I’m willing to admit that my love for Wolfmother is informed by a fair bit of decade-old nostalgia, but even when I listen to this album in 2022, there’s still something here that appeals to me on a deeper level. Between an ever-shifting mix of classic rock sounds, a well-sequenced tracklist, and a stacked collection of singles, it’s hard to hate Wolfmother. You can say this record is played out, over-the-top, or lyrically substanceless, but a bad album this is not. 

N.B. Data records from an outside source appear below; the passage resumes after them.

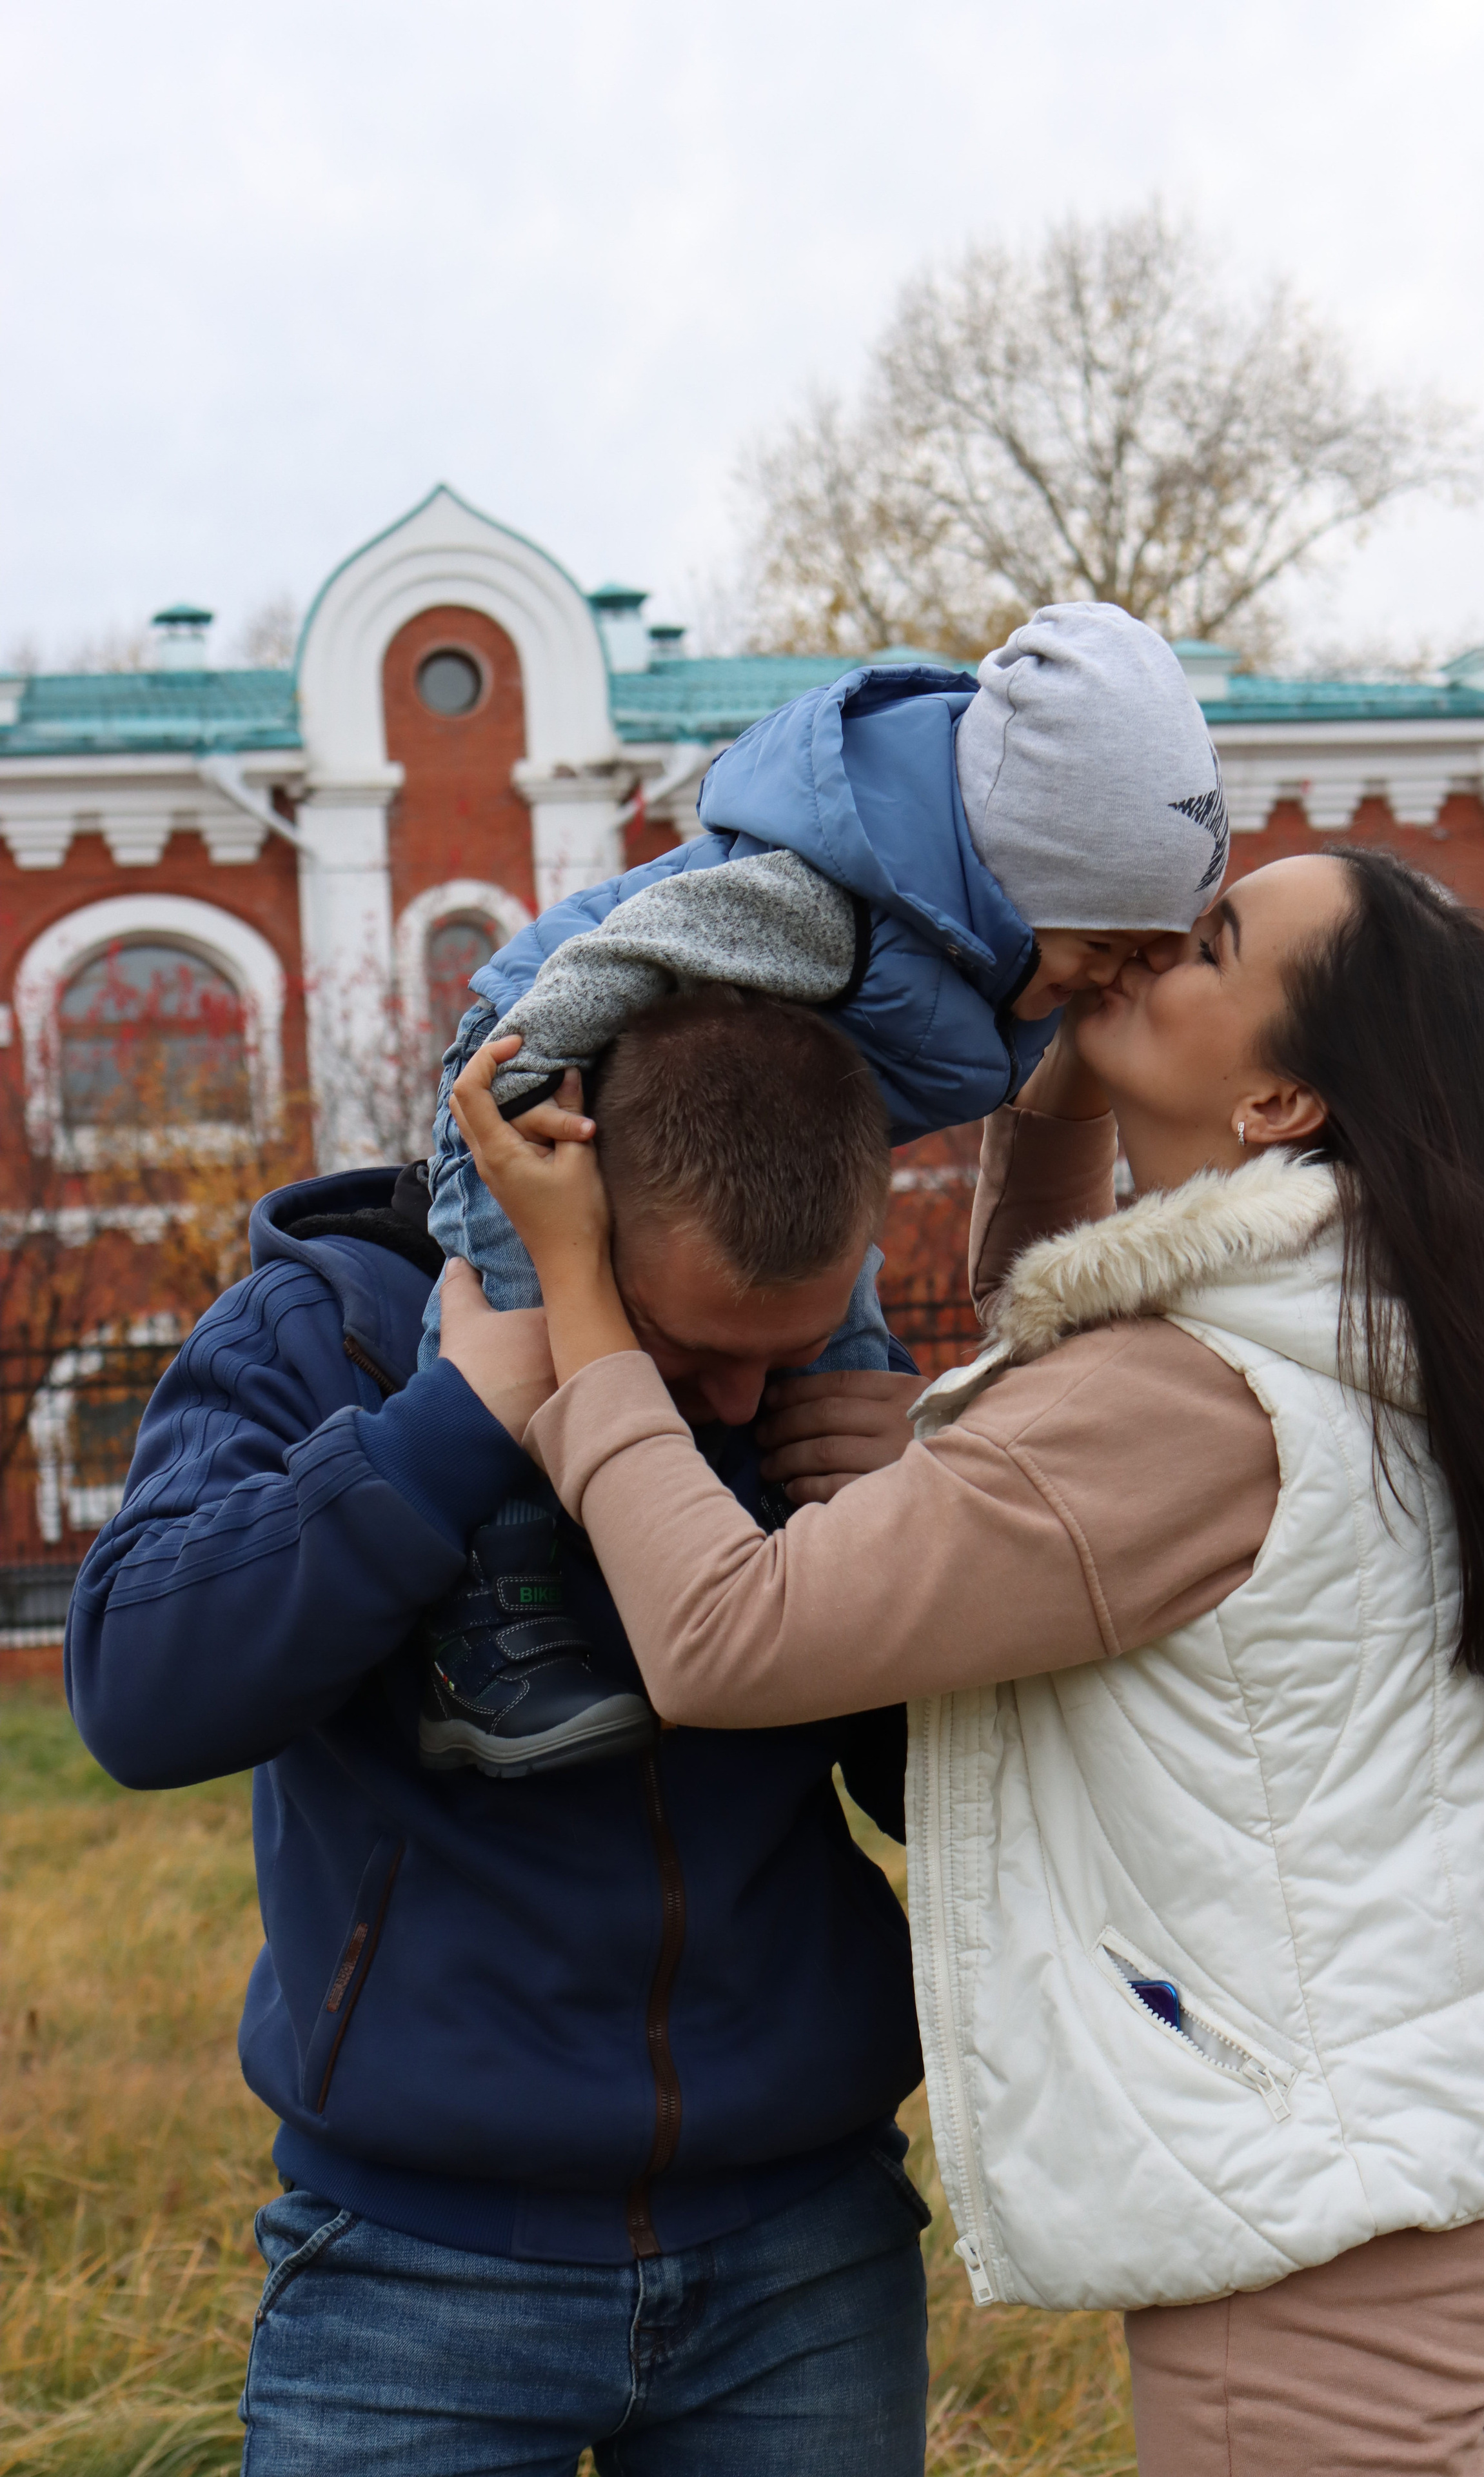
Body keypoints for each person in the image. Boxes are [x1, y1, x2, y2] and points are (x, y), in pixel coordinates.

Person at [448, 848, 1484, 2475]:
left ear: (1281, 1098)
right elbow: (1066, 1341)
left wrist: (575, 1306)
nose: (1145, 946)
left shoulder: (1182, 1404)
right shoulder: (1397, 1305)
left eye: (1204, 944)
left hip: (1324, 2248)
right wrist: (1061, 1082)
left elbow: (723, 1635)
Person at [66, 992, 938, 2477]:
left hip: (806, 2257)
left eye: (780, 1351)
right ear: (564, 1216)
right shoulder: (331, 1327)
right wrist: (445, 1430)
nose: (739, 1400)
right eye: (685, 1348)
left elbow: (933, 1791)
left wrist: (925, 1522)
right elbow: (139, 1694)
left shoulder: (807, 1370)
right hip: (414, 2264)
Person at [414, 601, 1225, 1771]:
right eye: (1104, 945)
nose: (1118, 980)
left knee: (848, 1375)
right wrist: (521, 1093)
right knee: (525, 1337)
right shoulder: (822, 905)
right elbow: (628, 953)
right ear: (1014, 874)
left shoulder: (999, 946)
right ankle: (487, 1619)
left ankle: (848, 1618)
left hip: (763, 1155)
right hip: (544, 1073)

Ultimately, Wolfmother is a product of its time, and that’s something that gets harder and harder to translate with each passing year. I can sing this album’s praises, talk realistically about the musical landscape at the time of its release, and even asterisk my own praise by acknowledging some of the more goofy lyrics and deliveries, but none of that will change the content of the album or how you hear it. I myself sit at a weird, conflicted cross-section. Part of me wants to say this album is genuinely great, but another part knows that personal history and nostalgia are tainting any sense of objectivity I can feign. I don’t know if this album will stand the test of time, hell, it might have already failed that test, but that consensus of validation is not something I need to enjoy these songs. Wolfmother might not be a timeless classic to anyone else, but it is to me, and that’s enough.